Data below:
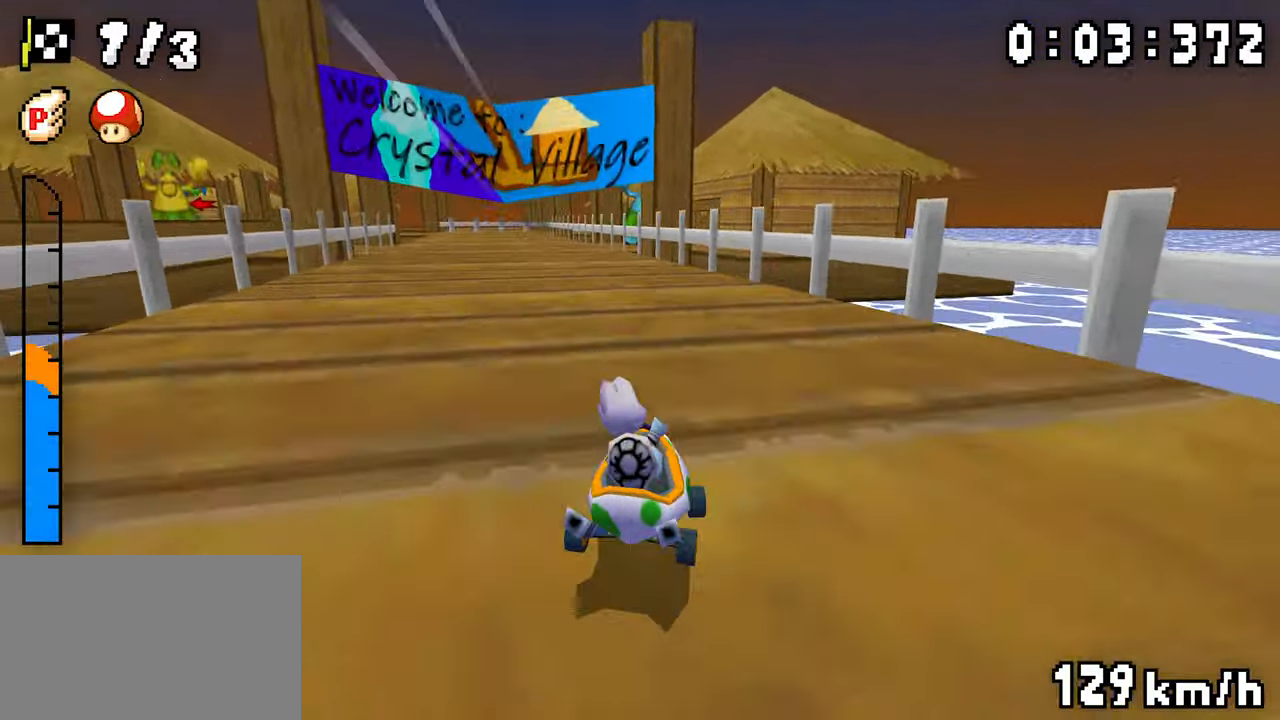
Gameplay with a controller (Nintendo layout); each line is a JSON object with the inputs held at the frame after it. "events" lists button and stick changes between this image and that frame as [ms after this image, input, new state], when the widget could be followed in between. Not read: DPAD_DOWN L3 R3.
{"buttons": ["A", "R1", "DPAD_RIGHT"], "events": [[83, "R1", "down"], [333, "DPAD_LEFT", "up"], [350, "DPAD_RIGHT", "down"]]}
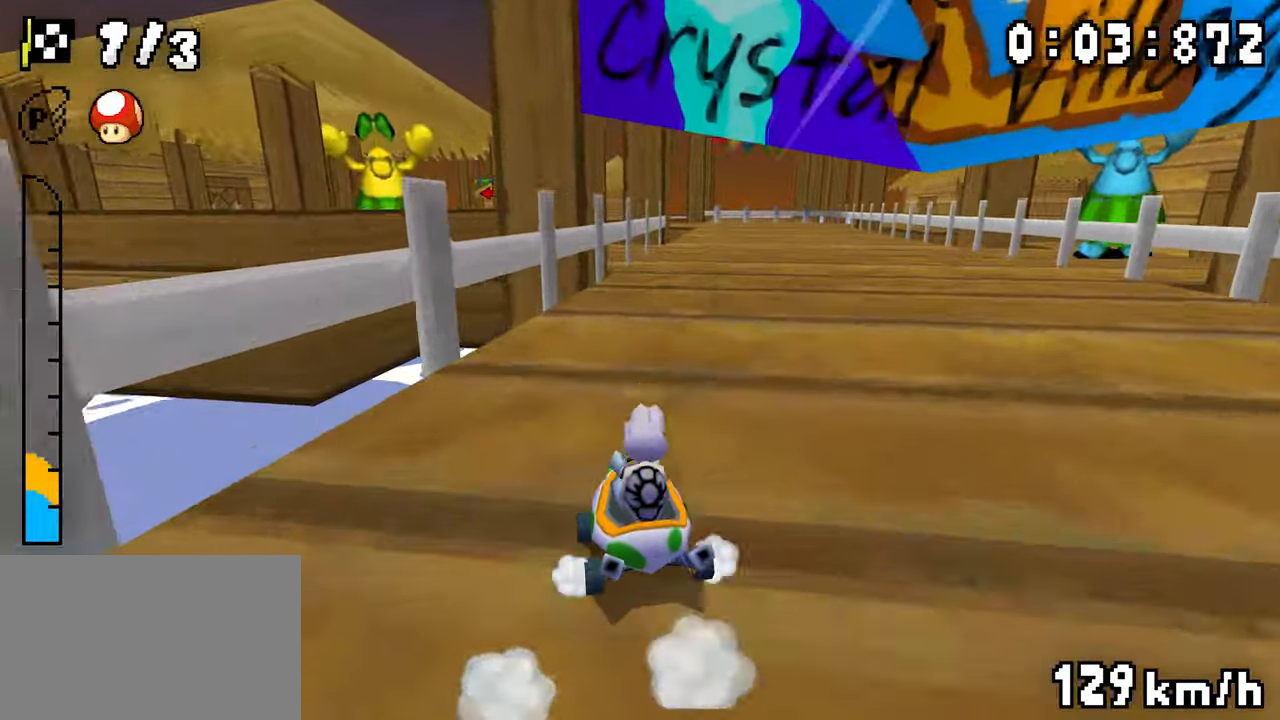
{"buttons": ["A", "R1"], "events": [[16, "DPAD_RIGHT", "up"], [33, "DPAD_LEFT", "down"], [183, "DPAD_LEFT", "up"], [200, "DPAD_RIGHT", "down"], [383, "DPAD_LEFT", "down"], [383, "DPAD_RIGHT", "up"], [416, "R1", "up"], [433, "DPAD_LEFT", "up"], [466, "R1", "down"]]}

Assignment:
Everything in the data except the pictures must be transcribed exactly.

Solution to the exercise:
Gameplay with a controller (Nintendo layout); each line is a JSON object with the inputs held at the frame after it. "events" lists button and stick changes between this image and that frame as [ms after this image, input, new state], when the widget could be followed in between. Not read: DPAD_DOWN L3 R3.
{"buttons": ["A", "R1", "DPAD_RIGHT"], "events": [[83, "R1", "down"], [333, "DPAD_LEFT", "up"], [350, "DPAD_RIGHT", "down"]]}
{"buttons": ["A", "R1"], "events": [[16, "DPAD_RIGHT", "up"], [33, "DPAD_LEFT", "down"], [183, "DPAD_LEFT", "up"], [200, "DPAD_RIGHT", "down"], [383, "DPAD_LEFT", "down"], [383, "DPAD_RIGHT", "up"], [416, "R1", "up"], [433, "DPAD_LEFT", "up"], [466, "R1", "down"]]}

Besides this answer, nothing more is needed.